I still feel that variable gears are only for people over forty-five. Isn’t it better to triumph by the strength of your muscles than by the artifice of a derailleur? We are getting soft… As for me, give me a fixed gear!
– Henri Desgrange
Whenever I encounter a challenging thought or idea, I recoil instinctively. On impulse, I assume I’m an expert in the matter and proceed as usual, no worse for the wear. The secret to success is your ability to overcome adversity, after all. Another secret to success, if we are allowed two on the same day, is to always take the advice of people on the internet, so long as you sort through all the opinions and cherry-pick the ones you already agreed with.
While I’m not an expert on taking advice, I am a bit of a virtuosity when it comes to the matter of giving it – especially when it is unsolicited. Please note, however, that while I am not drunk, I have a bit of a nasty case of manflu, a fact which I am certain will make me even more trustworthy.
As any fool can see, poor old Henri – however brilliant he was – was completely bonkers (genius and insanity often occupy the same mind). Despite that, there is a thread of truth to his reasoning, which is to say that gears are often used as a psychological tool rather than a mechanical one in order to tackle the various gradients we encounter during our rides.
We typically encounter a hill from some distance off, rearing up as though some careless road engineer had forgotten to tack the other end down. And, more often than not, we respond with the impulse to deploy the Anticipation Shift: downshifting prematurely in response to the sight of a big climb. Click-click-click-click, right down the block to whatever gear you imagine you’ll need in order to ride to the top of a hill whose gradient you can’t accurately judge and whose summit you likely can’t see. And just like that, all your momentum is gone and you’re left to fulfill your own prophecy of laboring with the gear all the way to the tippy top top of the climb.
To be fair, shifting is a bit of a dark art and takes ages to master. When to shift and when to power through is something one should feel, never see. There is either a laboring or an ease in your stroke that informs whether you should change gear. Please consult the below list for some tips on how to avoid the Anticipation Shift.*
- The point of shifting is to maintain your cadence and spare the guns from overheating and causing a meltdown in the Engine Room. With that in mind, never shift more than one gear at a time, unless you know something specific about the climb that merits a bigger jump. If you are changing front chain rings, do so together with a synchronized two-cog shift of the rear in the opposite direction. (If you have widely spaced gears, one cog in the back might be enough.) **
- Shift whenever you sense you are losing the ability to smoothly turn the gear over, never before. Smoothly is the operative word here; if you fall behind the gear, you will heap coals on the fire, burn the guns, and overheat the engine room. If you get ahead of the gear, you risk upsetting your rhythm by spinning more thereby putting additional strain on your lungs, which you will experience as acute pain.

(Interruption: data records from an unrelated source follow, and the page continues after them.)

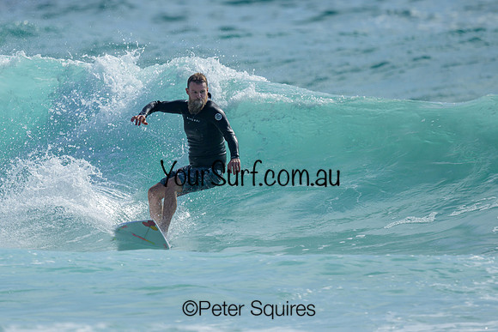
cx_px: 189
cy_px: 120
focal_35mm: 1079
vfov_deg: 1.3
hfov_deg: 1.9
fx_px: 14933
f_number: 6.3
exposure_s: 1/2000
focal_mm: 800
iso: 125
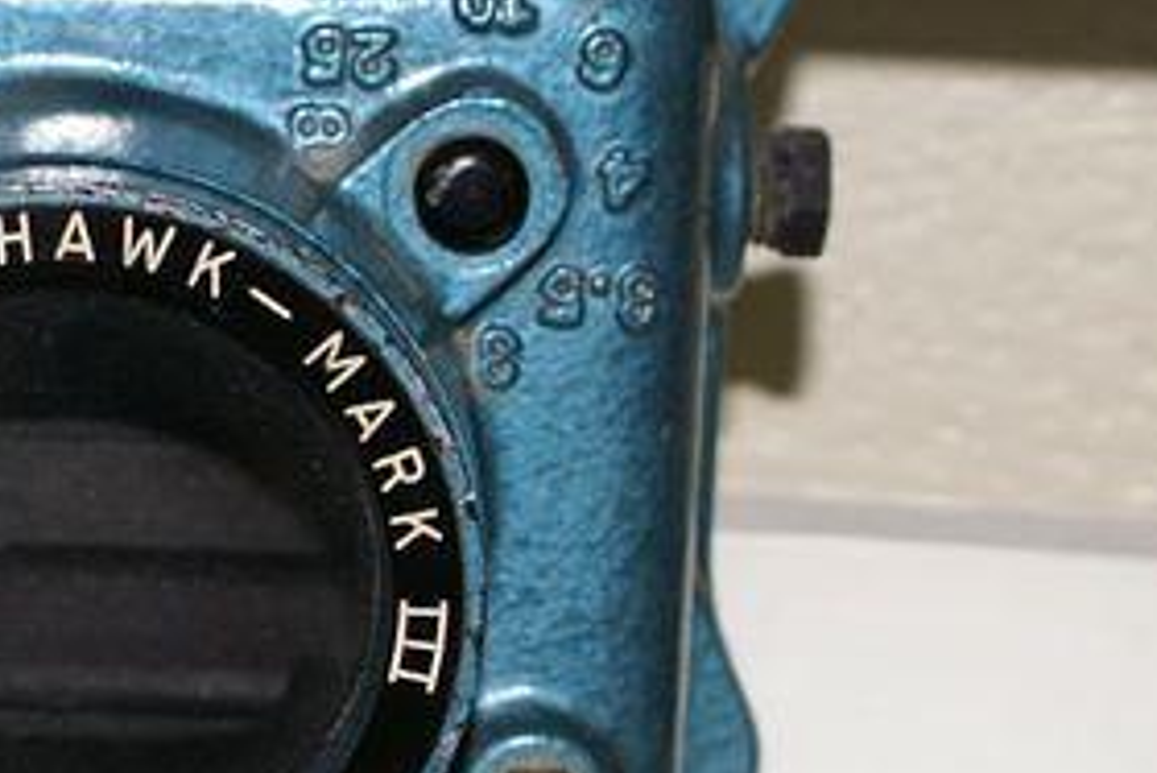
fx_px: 4956
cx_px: 29
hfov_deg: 13.2
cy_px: 347
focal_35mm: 154
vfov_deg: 8.9
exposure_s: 1/80
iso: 400
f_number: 5.6
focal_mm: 45
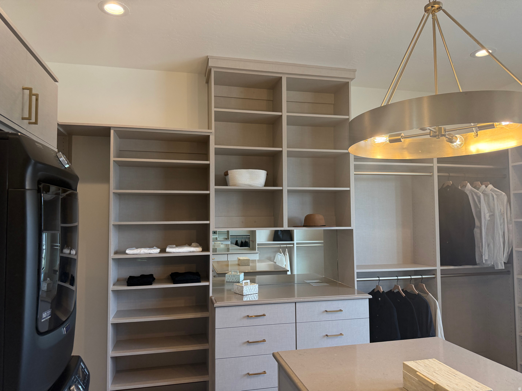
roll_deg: +0.3
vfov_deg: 56.8
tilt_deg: +3.7
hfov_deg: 71.6
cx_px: 261
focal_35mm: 24
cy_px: 196
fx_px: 362
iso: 160
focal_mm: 6.76
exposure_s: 1/179
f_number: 1.78
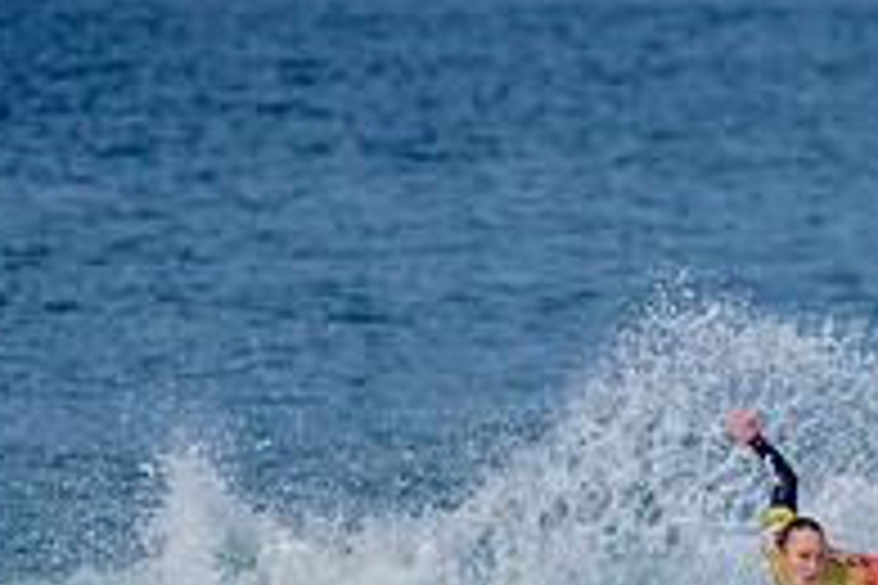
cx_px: 950
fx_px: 36337
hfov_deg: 1.4
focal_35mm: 1490
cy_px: 704
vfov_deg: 0.9
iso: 250
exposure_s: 1/2500
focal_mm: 500
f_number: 6.3
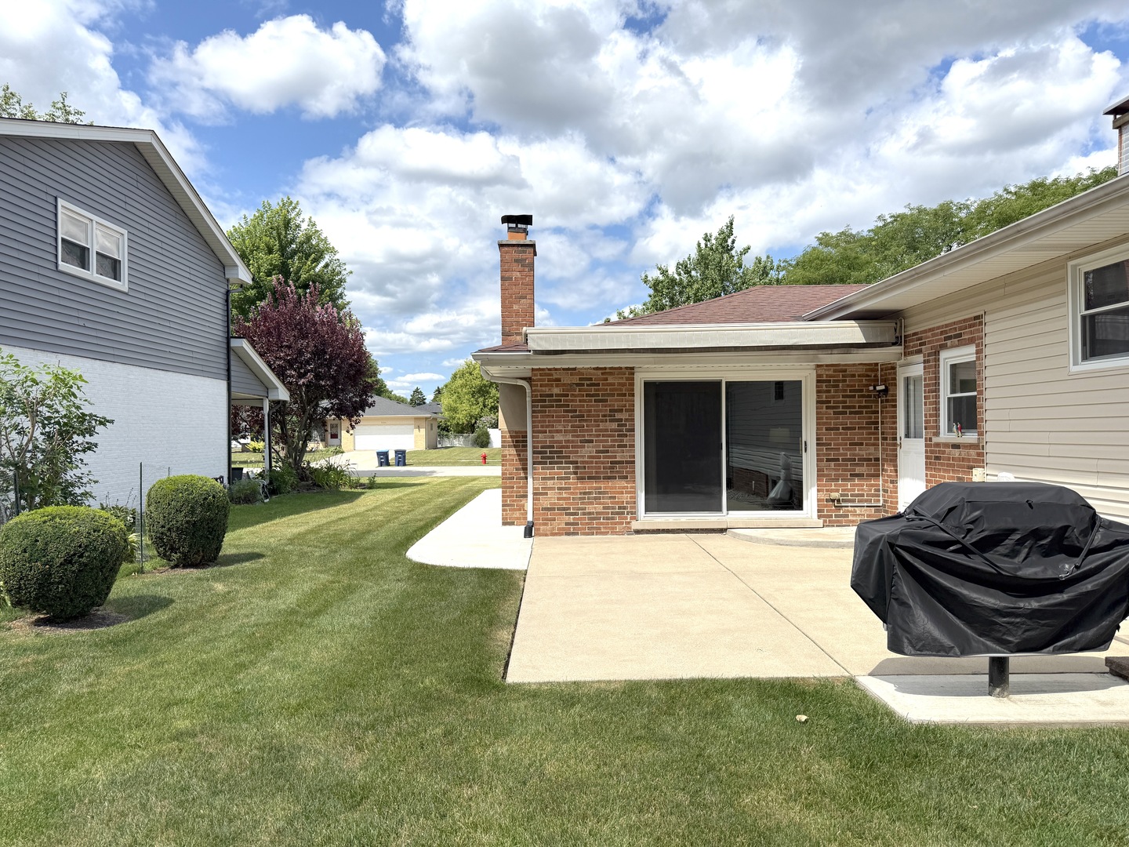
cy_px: 424
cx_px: 564
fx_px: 783
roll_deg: +0.0
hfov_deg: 71.6
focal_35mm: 24
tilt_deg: +1.1
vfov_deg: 56.8
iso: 80
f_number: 1.78
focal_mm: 6.76
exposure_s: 1/6711
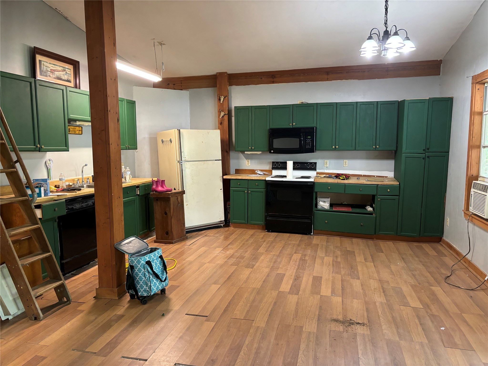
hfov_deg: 67.3
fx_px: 367
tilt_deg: -6.2
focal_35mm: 26
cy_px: 183
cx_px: 244
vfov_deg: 53.1
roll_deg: +1.3
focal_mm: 5.96
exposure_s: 1/60
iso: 250
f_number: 1.6
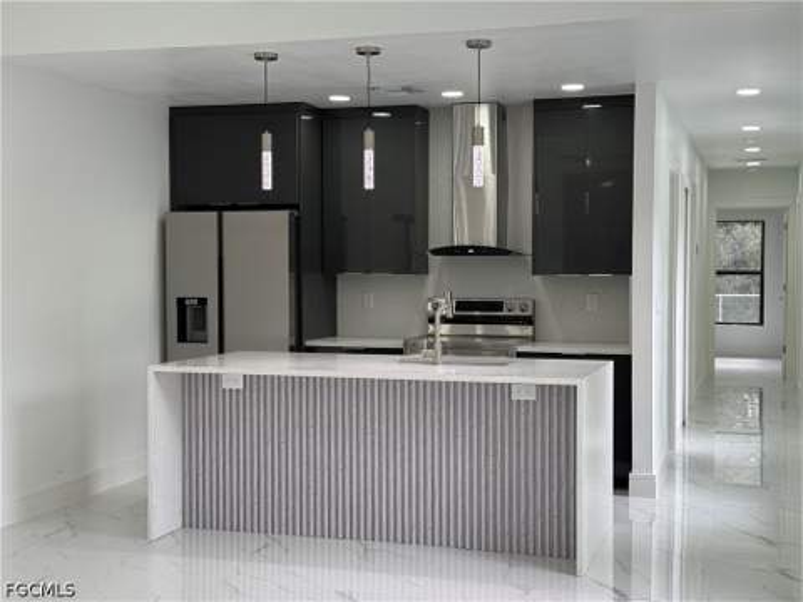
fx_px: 1113
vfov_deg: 30.3
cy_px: 301
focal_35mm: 48
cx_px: 402
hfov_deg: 39.7
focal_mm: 6.76
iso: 50
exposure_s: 1/138
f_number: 1.78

- If you encounter a short uptick in gradient, you have the choice to power over or to downshift and spin up it. This decision will involve a quick assessment of how closely the Man with the Hammer is lurking. If you have the juice, power over. You can even jump out of the saddle for a little extra V. This will keep your speed up and keep you from having to accelerate again after the pitch.
- Always hit a climb at full gas, as fast as you can go – especially if you are coming off a descent and especially – especially – when you are completely jacked. Use your momentum to carry you as far up the climb as you can, get out of the saddle and slowly downshift as the speed scrubs and the guns lose their ability to smoothly turn the gear over.
- The fifth bullet is here more for symmetry than anything else, but I’ll use this opportunity to remind you that shifting is the Domain of the Sissy, so if you can avoid it, please do.
* While these points hold true for any kind of riding, they are focussed on climbing.
** Remember, you can’t boast about climbing in the big ring on a compact; it’s only a big ring if it has more than 50 teeth, in which case it’s an outer ring.